A long and painful campaign for freedom and justice had begun,
and endures, like an invisible presence.
In Redfern Park on Survival Day, the flags were black,
red and gold: colours of indigenous
skin, the earth and the sun. The only report I could find of Redfern
the next day was of a minor fight, which was no doubt fed to the
papers by the police. Should the word "Aboriginal" enter
the public arena it must be associated, where possible, with "no-hopers".

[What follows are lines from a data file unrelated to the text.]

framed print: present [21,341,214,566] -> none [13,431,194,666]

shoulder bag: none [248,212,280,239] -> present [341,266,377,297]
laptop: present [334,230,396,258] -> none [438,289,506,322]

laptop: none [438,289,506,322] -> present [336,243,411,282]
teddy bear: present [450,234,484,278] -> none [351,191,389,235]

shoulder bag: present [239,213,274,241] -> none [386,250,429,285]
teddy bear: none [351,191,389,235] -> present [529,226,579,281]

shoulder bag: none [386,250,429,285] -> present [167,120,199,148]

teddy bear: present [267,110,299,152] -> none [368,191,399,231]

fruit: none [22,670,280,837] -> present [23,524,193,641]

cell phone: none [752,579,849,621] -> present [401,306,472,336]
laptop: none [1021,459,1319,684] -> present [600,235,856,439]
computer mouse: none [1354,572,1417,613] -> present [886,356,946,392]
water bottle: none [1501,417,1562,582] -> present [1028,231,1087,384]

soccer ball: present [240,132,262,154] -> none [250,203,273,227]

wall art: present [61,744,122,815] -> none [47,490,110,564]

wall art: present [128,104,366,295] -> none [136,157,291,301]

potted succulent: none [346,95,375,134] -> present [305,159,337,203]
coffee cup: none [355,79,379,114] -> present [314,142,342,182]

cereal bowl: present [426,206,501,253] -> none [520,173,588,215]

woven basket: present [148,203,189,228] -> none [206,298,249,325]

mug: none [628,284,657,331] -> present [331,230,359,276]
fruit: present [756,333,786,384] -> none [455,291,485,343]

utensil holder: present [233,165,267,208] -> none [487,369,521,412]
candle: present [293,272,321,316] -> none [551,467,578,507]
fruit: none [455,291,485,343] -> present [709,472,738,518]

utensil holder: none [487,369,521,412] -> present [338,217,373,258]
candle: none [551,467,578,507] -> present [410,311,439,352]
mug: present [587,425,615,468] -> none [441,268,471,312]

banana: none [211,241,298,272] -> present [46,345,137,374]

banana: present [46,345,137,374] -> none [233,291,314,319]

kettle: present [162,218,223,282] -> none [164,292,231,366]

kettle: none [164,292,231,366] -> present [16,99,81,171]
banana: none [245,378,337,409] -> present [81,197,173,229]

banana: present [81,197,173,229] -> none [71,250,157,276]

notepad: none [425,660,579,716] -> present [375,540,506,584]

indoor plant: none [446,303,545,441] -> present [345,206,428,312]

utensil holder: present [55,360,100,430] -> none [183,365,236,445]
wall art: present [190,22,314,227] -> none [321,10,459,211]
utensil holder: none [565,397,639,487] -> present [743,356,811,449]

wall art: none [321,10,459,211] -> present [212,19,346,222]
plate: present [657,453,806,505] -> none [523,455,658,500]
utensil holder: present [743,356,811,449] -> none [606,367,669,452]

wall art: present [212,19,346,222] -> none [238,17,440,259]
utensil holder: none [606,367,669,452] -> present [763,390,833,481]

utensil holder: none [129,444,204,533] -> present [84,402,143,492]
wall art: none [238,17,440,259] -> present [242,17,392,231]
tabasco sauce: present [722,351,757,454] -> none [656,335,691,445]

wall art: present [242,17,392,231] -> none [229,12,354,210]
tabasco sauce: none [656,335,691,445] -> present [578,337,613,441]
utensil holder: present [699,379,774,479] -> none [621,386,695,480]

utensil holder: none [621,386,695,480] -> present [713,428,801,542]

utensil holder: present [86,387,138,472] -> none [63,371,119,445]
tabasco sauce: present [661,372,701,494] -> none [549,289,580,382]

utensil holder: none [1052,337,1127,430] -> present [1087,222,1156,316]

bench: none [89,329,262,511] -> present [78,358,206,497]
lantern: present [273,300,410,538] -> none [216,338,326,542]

In Howard's Australia, the
ultimate "no-hoper" is a sick, terrified, deeply troubled
and abused young man called David Hicks. Hicks
was a drifter, which was once an Australian type known
as a "swagman" and a "larrikin" and lauded
by our bush poets and balladeers. In the 1990s, Hicks became a
Muslim and drifted through Kosovo, then on to Afghanistan, where he was kidnapped by the Americans
and sent to their concentration camp at Guantanamo Bay. Not a shred of evidence exists that
Hicks fought for al-Qaeda, or is a terrorist. He is a drifter.
Yet he is to face one of Bush's "military commissions",
for which torture is used to extract confessions, and there is
no right to cross-examine witnesses, no presumption of innocence
and no standard of proof "beyond a reasonable doubt".
Even three of the hand-picked US military prosecutors have withdrawn,
arguing that the commission is rigged to secure convictions. Many
of Australia's
leading jurists agree.
The Howard government
has said, in so many words, that David Hicks can rot. He is a
no-hoper, un-American, unaspirational. Put out more flags.